_Stored data_
★ ★ ★

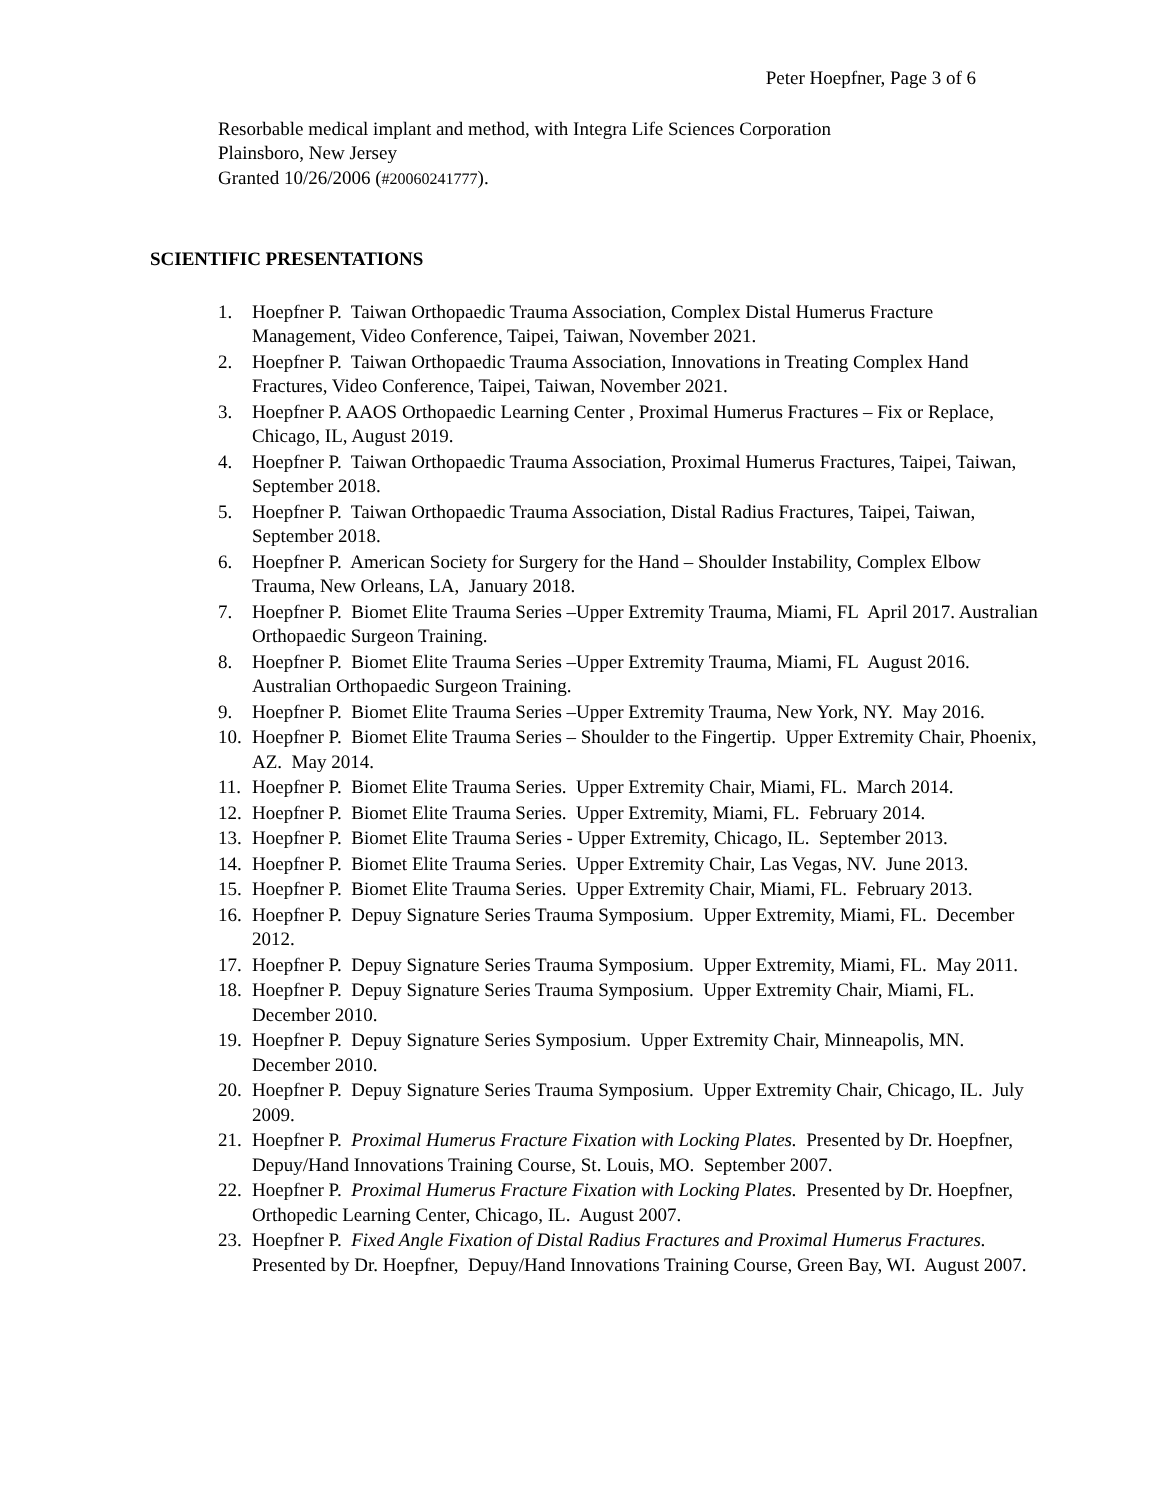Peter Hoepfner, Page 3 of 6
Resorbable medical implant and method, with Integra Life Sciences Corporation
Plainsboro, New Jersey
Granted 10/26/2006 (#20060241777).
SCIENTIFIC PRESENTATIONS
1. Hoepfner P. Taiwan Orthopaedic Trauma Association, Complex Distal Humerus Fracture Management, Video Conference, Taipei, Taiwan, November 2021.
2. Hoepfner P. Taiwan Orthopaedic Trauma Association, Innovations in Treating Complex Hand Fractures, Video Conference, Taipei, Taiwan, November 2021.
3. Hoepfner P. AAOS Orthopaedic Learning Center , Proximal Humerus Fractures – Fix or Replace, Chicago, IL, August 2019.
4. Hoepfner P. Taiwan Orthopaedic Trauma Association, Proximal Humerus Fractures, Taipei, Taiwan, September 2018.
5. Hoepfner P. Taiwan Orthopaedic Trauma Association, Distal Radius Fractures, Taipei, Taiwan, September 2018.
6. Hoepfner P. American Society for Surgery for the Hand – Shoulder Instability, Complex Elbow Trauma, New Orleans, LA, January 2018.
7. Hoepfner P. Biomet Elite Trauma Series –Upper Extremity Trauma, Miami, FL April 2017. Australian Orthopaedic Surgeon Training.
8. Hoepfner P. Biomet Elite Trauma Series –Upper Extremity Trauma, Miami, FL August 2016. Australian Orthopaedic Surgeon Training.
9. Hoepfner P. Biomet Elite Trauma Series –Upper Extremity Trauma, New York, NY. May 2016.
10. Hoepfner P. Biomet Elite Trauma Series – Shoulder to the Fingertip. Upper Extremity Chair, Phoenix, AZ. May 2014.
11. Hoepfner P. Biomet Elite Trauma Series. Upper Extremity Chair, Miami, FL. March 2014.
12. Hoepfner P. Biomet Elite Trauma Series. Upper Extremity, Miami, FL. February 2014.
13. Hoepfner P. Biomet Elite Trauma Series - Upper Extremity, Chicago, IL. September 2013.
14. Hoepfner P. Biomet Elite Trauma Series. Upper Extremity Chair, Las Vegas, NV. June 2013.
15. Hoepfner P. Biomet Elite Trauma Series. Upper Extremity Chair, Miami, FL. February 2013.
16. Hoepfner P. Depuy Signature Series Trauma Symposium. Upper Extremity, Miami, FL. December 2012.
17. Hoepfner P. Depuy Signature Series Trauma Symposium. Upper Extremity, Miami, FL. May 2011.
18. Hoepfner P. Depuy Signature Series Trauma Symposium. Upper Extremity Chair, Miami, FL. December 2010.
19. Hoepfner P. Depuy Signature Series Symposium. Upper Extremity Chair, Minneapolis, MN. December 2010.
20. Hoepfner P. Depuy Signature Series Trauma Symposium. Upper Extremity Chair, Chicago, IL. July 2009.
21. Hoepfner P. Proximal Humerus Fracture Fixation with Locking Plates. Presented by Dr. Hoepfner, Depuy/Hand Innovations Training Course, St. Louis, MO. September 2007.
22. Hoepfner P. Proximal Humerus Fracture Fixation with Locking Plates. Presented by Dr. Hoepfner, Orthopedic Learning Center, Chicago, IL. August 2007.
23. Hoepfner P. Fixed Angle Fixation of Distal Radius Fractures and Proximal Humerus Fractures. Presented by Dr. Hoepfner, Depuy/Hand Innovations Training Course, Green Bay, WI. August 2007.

★ ★ ★

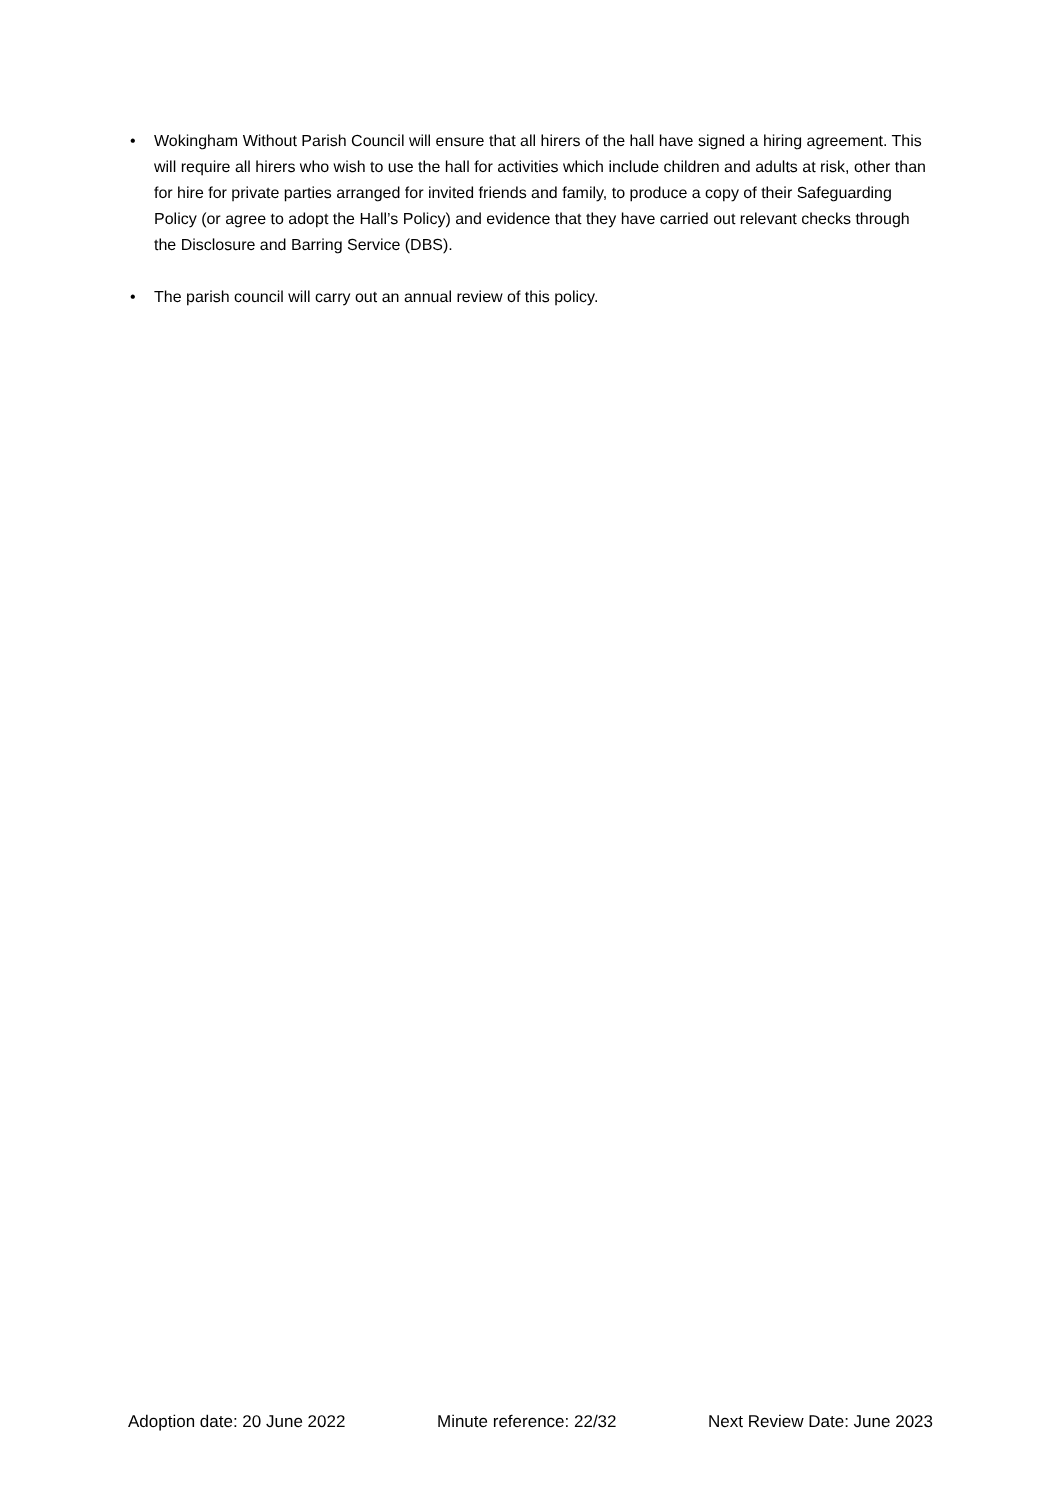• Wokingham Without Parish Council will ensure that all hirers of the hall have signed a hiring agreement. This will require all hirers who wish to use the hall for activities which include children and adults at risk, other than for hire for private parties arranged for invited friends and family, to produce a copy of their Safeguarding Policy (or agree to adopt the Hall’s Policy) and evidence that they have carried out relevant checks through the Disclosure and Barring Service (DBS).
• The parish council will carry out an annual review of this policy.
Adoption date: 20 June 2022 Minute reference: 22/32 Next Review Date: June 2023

★ ★ ★

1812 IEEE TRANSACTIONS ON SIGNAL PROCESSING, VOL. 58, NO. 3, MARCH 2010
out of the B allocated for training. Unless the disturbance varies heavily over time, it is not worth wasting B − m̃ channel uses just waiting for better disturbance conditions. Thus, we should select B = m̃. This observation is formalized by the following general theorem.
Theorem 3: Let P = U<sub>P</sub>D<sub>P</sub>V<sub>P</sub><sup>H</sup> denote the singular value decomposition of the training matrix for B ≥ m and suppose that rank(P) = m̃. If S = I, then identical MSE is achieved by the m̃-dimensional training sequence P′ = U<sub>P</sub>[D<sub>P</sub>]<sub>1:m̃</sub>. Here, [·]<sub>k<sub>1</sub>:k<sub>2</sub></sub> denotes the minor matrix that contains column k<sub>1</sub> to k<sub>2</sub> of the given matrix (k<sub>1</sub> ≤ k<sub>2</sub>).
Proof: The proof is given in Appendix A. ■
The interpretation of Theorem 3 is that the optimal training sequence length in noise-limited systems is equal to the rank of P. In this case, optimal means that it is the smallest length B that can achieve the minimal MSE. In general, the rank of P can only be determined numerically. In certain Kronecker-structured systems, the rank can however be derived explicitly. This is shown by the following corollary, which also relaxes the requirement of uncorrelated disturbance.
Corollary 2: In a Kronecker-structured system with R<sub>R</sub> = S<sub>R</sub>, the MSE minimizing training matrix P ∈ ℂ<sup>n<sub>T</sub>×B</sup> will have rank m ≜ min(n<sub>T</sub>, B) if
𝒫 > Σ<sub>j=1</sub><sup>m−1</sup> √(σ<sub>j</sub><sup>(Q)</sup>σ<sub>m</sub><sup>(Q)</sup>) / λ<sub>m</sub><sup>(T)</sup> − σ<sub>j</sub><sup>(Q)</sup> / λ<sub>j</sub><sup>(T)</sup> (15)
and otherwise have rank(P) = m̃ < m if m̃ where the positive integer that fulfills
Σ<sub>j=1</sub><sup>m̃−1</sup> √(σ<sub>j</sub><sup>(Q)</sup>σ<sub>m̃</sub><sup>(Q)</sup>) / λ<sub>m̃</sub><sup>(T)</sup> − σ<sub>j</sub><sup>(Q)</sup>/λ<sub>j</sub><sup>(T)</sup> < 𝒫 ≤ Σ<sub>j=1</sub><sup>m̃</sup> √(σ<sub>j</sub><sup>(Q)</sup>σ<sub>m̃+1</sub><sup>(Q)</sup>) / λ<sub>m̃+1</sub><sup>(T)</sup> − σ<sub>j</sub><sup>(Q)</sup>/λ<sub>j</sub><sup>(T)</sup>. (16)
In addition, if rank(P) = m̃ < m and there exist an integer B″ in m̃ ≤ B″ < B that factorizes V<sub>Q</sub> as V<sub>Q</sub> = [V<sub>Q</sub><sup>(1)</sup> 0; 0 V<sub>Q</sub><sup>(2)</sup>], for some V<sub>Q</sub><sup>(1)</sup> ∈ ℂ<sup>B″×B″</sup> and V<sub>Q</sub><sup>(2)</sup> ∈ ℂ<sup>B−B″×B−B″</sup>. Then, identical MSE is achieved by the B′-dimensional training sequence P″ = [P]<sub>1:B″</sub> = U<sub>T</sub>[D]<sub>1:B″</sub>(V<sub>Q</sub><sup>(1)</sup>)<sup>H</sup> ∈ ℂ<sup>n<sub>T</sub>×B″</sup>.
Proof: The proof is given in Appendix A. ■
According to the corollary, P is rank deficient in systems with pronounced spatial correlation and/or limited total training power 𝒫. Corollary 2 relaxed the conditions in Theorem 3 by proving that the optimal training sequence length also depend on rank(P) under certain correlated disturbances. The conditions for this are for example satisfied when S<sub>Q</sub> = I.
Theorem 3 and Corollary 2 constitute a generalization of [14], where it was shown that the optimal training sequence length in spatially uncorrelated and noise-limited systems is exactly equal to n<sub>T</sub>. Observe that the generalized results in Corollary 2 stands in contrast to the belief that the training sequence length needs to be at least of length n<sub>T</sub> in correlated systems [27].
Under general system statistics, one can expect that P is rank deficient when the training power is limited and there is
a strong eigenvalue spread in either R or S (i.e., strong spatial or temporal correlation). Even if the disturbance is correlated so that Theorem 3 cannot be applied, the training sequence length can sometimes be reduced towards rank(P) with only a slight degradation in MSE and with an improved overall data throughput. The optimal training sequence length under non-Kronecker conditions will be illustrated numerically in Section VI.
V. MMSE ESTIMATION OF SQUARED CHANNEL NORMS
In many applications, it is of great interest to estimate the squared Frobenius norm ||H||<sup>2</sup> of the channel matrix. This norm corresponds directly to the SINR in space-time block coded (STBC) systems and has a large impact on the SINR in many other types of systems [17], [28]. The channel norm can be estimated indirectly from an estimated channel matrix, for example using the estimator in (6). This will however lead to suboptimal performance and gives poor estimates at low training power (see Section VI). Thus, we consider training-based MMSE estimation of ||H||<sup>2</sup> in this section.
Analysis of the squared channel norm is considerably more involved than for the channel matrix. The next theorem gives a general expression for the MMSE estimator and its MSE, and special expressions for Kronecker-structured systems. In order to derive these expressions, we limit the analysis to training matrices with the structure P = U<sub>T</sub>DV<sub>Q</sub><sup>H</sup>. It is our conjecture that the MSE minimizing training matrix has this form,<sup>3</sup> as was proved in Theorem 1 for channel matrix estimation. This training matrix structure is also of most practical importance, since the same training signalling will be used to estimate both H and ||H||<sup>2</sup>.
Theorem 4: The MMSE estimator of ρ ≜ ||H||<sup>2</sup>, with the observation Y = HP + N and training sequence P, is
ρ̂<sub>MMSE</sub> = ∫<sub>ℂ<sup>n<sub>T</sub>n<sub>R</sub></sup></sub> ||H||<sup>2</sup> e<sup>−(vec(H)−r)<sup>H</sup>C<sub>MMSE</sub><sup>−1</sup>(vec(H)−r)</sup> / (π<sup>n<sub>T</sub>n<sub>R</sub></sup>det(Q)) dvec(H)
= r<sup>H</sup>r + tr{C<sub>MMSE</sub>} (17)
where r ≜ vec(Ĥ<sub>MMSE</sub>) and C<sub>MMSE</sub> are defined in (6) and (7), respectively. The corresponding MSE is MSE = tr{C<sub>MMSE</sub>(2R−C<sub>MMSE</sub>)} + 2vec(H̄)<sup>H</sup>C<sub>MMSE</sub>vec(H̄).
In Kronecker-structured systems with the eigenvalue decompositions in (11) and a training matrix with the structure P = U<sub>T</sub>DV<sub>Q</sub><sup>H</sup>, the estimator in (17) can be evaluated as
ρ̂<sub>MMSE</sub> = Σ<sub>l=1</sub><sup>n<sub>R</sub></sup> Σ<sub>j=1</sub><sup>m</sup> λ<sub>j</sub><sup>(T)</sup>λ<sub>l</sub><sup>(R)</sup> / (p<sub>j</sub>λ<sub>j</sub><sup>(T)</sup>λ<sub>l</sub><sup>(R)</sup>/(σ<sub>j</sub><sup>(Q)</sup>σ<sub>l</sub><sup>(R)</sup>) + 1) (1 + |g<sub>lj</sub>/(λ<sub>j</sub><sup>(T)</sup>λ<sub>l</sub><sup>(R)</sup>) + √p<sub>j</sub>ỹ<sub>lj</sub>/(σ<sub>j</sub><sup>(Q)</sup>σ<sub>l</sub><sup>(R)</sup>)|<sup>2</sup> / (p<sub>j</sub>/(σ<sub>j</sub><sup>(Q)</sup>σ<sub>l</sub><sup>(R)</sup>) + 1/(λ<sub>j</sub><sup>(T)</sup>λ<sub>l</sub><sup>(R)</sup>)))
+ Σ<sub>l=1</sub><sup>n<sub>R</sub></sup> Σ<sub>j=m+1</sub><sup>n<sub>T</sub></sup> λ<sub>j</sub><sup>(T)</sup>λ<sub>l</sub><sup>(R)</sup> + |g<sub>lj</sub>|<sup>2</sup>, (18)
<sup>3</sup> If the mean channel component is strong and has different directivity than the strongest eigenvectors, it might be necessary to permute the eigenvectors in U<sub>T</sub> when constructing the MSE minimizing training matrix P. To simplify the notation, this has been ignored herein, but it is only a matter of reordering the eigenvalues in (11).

★ ★ ★

_Work task_
Using the entries shown above, reproduce verbatim the lines from the line bearing "9. Hoepfner P. Biomet" to the line bearing "23. Hoepfner P.", inclusive.

_Result of the task_
9. Hoepfner P. Biomet Elite Trauma Series –Upper Extremity Trauma, New York, NY. May 2016.
10. Hoepfner P. Biomet Elite Trauma Series – Shoulder to the Fingertip. Upper Extremity Chair, Phoenix, AZ. May 2014.
11. Hoepfner P. Biomet Elite Trauma Series. Upper Extremity Chair, Miami, FL. March 2014.
12. Hoepfner P. Biomet Elite Trauma Series. Upper Extremity, Miami, FL. February 2014.
13. Hoepfner P. Biomet Elite Trauma Series - Upper Extremity, Chicago, IL. September 2013.
14. Hoepfner P. Biomet Elite Trauma Series. Upper Extremity Chair, Las Vegas, NV. June 2013.
15. Hoepfner P. Biomet Elite Trauma Series. Upper Extremity Chair, Miami, FL. February 2013.
16. Hoepfner P. Depuy Signature Series Trauma Symposium. Upper Extremity, Miami, FL. December 2012.
17. Hoepfner P. Depuy Signature Series Trauma Symposium. Upper Extremity, Miami, FL. May 2011.
18. Hoepfner P. Depuy Signature Series Trauma Symposium. Upper Extremity Chair, Miami, FL. December 2010.
19. Hoepfner P. Depuy Signature Series Symposium. Upper Extremity Chair, Minneapolis, MN. December 2010.
20. Hoepfner P. Depuy Signature Series Trauma Symposium. Upper Extremity Chair, Chicago, IL. July 2009.
21. Hoepfner P. Proximal Humerus Fracture Fixation with Locking Plates. Presented by Dr. Hoepfner, Depuy/Hand Innovations Training Course, St. Louis, MO. September 2007.
22. Hoepfner P. Proximal Humerus Fracture Fixation with Locking Plates. Presented by Dr. Hoepfner, Orthopedic Learning Center, Chicago, IL. August 2007.
23. Hoepfner P. Fixed Angle Fixation of Distal Radius Fractures and Proximal Humerus Fractures. Presented by Dr. Hoepfner, Depuy/Hand Innovations Training Course, Green Bay, WI. August 2007.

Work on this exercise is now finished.